4. an image processing apparatus, it is to each frame decoding for each piece coding, and this image processing apparatus comprises:

Decoding unit, the coded data decoding that it is constructed to each piece, generates two-dimentional coefficient data and the motion vector data of described thus;

Be constructed to when described decoding unit generates two-dimentional coefficient data, for described coefficient data, carry out as processing for first of the processing of each one-dimensional data string in the one in vertical direction and horizontal direction, and described coefficient data is stored in to the unit in the coefficient data memory of the coefficient data that can store at least two pieces;

Motion compensation units, it is constructed to when completing while the coefficient data that has experienced the piece of interframe encode being stored in described coefficient data memory, by described coefficient data being carried out to generate prediction residual data as the second processing of the processing for each one-dimensional data string in the another one in described vertical direction and described horizontal direction, by utilizing described prediction residual data and described predicted picture to carry out motion compensation, come described decoding, and the piece of decoding is stored in described decoded frame memory.

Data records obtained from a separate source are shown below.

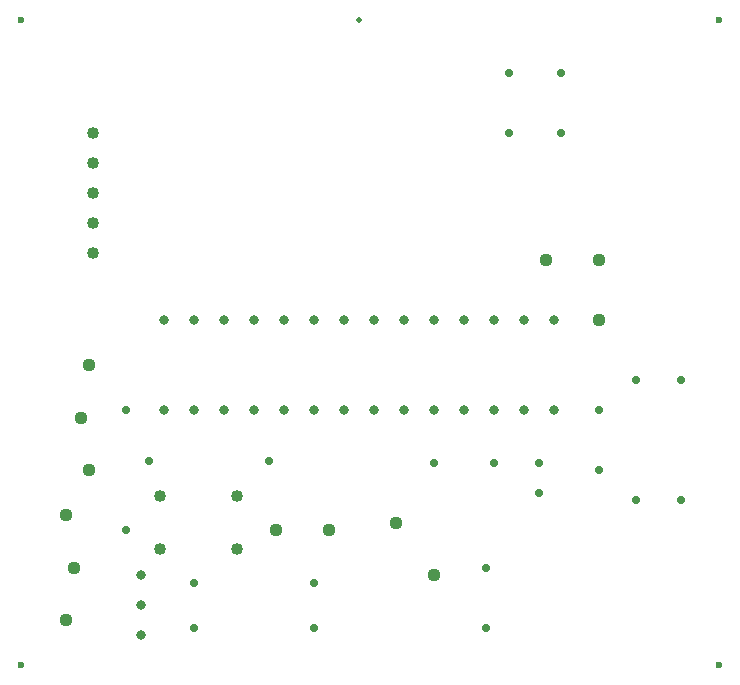
<source format=gbl>
%
M48
METRIC,TZ
M71
T01C0.5000
T02C0.6000
T03C0.7000
T04C0.8000
T05C0.8128
T06C1.0160
T07C1.1176
%
T01
X29858Y55893
T02
X1283Y1283
X1283Y55893
X60338Y55893
X60338Y1283
T03
X57163Y15253
X53353Y15253
X50178Y17793
X50178Y22873
X53353Y25413
X57163Y25413
X45098Y18428
X45098Y15888
X41288Y18428
X36208Y18428
X40653Y9538
X40653Y4458
X26048Y4458
X26048Y8268
X22238Y18555
X15888Y8268
X15888Y4458
X10173Y12713
X12078Y18555
X10173Y22873
X42558Y46368
X47003Y46368
X47003Y51448
X42558Y51448
T04
X11443Y8903
X11443Y6363
X11443Y3823
T05
X13348Y22873
X15888Y22873
X18428Y22873
X20968Y22873
X23508Y22873
X26048Y22873
X28588Y22873
X31128Y22873
X33668Y22873
X36208Y22873
X38748Y22873
X41288Y22873
X43828Y22873
X46368Y22873
X46368Y30493
X43828Y30493
X41288Y30493
X38748Y30493
X36208Y30493
X33668Y30493
X31128Y30493
X28588Y30493
X26048Y30493
X23508Y30493
X20968Y30493
X18428Y30493
X15888Y30493
X13348Y30493
T06
X7379Y36208
X7379Y38748
X7379Y41288
X7379Y43828
X7379Y46368
X13017Y15608
X13017Y11087
X19520Y11087
X19520Y15608
T07
X22873Y12713
X27318Y12713
X33033Y13348
X36208Y8903
X50178Y30493
X50178Y35573
X45733Y35573
X6998Y26683
X6363Y22238
X6998Y17793
X5093Y13983
X5728Y9538
X5093Y5093
M30

</source>
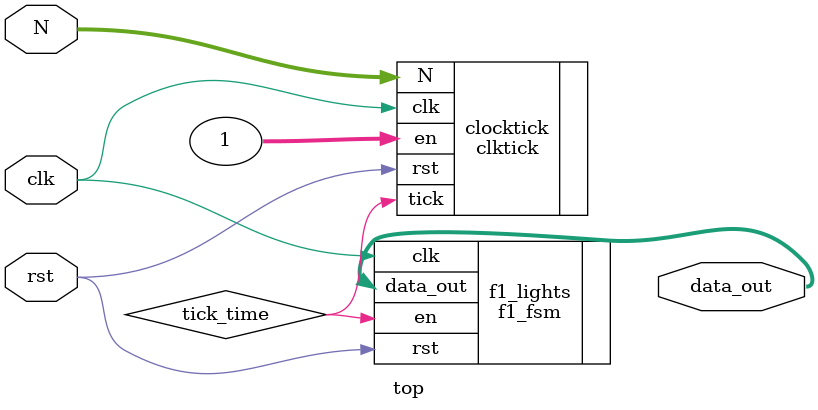
<source format=sv>
module top #(
    parameter D_WIDTH=8,
              C_WIDTH=16
)(
input logic clk, //clk
input logic rst, //reset
input  logic [C_WIDTH-1:0] N,     	 // clock divided by N+1
output logic [D_WIDTH-1:0] data_out //semi random output
);


logic tick_time; //interconnect gerated tick wire

//first wave is not offset therefore count=count+1 (address1=address1+1)
clktick clocktick(
    .clk (clk),
    .N   (N),
    .en (1),
    .rst (rst),
    .tick (tick_time)
);

f1_fsm  f1_lights (
    .clk (clk),
    .en  (tick_time),
    .rst (rst),
    .data_out (data_out)
);

endmodule

</source>
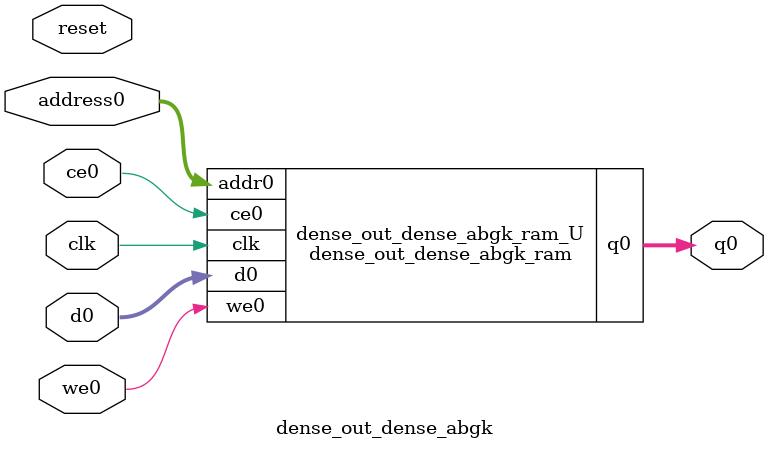
<source format=v>
`timescale 1 ns / 1 ps
module dense_out_dense_abgk_ram (addr0, ce0, d0, we0, q0,  clk);

parameter DWIDTH = 32;
parameter AWIDTH = 4;
parameter MEM_SIZE = 10;

input[AWIDTH-1:0] addr0;
input ce0;
input[DWIDTH-1:0] d0;
input we0;
output reg[DWIDTH-1:0] q0;
input clk;

(* ram_style = "distributed" *)reg [DWIDTH-1:0] ram[0:MEM_SIZE-1];




always @(posedge clk)  
begin 
    if (ce0) 
    begin
        if (we0) 
        begin 
            ram[addr0] <= d0; 
        end 
        q0 <= ram[addr0];
    end
end


endmodule

`timescale 1 ns / 1 ps
module dense_out_dense_abgk(
    reset,
    clk,
    address0,
    ce0,
    we0,
    d0,
    q0);

parameter DataWidth = 32'd32;
parameter AddressRange = 32'd10;
parameter AddressWidth = 32'd4;
input reset;
input clk;
input[AddressWidth - 1:0] address0;
input ce0;
input we0;
input[DataWidth - 1:0] d0;
output[DataWidth - 1:0] q0;



dense_out_dense_abgk_ram dense_out_dense_abgk_ram_U(
    .clk( clk ),
    .addr0( address0 ),
    .ce0( ce0 ),
    .we0( we0 ),
    .d0( d0 ),
    .q0( q0 ));

endmodule


</source>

5. the image processing method that will be undertaken by image processing apparatus, described image processing apparatus is to each frame decoding for each piece coding, and this image processing method comprises:

Decoding step, the coded data decoding to each piece, generates coefficient data and the motion vector data of described thus;

When generating coefficient data in described decoding step, by described coefficient data generation forecast residual error data and described prediction residual data are stored in to the step in the prediction residual data storage of the prediction residual data that can store at least two pieces;

Predicted picture generates step, when generating motion vector data in described decoding step, from the decoded frame memory of storage decoded frame, read the image of the image-region being represented by described motion vector data, and using the image of reading as predicted picture, be stored in the predicted picture memory of the predicted picture that can store at least two pieces; And

Motion compensation step, when completing when having experienced the prediction residual data of piece of interframe encode and predicted picture and be stored in respectively in described prediction residual data storage and described predicted picture memory, by utilizing described prediction residual data and described predicted picture to carry out motion compensation, come described decoding, and the piece of decoding is stored in described decoded frame memory.

6. the image processing method that will be undertaken by image processing apparatus, described image processing apparatus is to each frame decoding for each piece coding, and this image processing method comprises:

Decoding step, the coded data decoding to each piece, generates two-dimentional coefficient data and the motion vector data of described thus;

When generating two-dimentional coefficient data in described decoding step, for described coefficient data, carry out as processing for first of the processing of each one-dimensional data string in the one in vertical direction and horizontal direction, and described coefficient data is stored in to the step in the coefficient data memory of the coefficient data that can store at least two pieces;

Motion compensation step, when completing while the coefficient data that has experienced the piece of interframe encode being stored in described coefficient data memory, by described coefficient data being carried out to generate prediction residual data as the second processing of the processing for each one-dimensional data string in the another one in described vertical direction and described horizontal direction, by utilizing described prediction residual data and described predicted picture to carry out motion compensation, come described decoding, and the piece of decoding is stored in described decoded frame memory.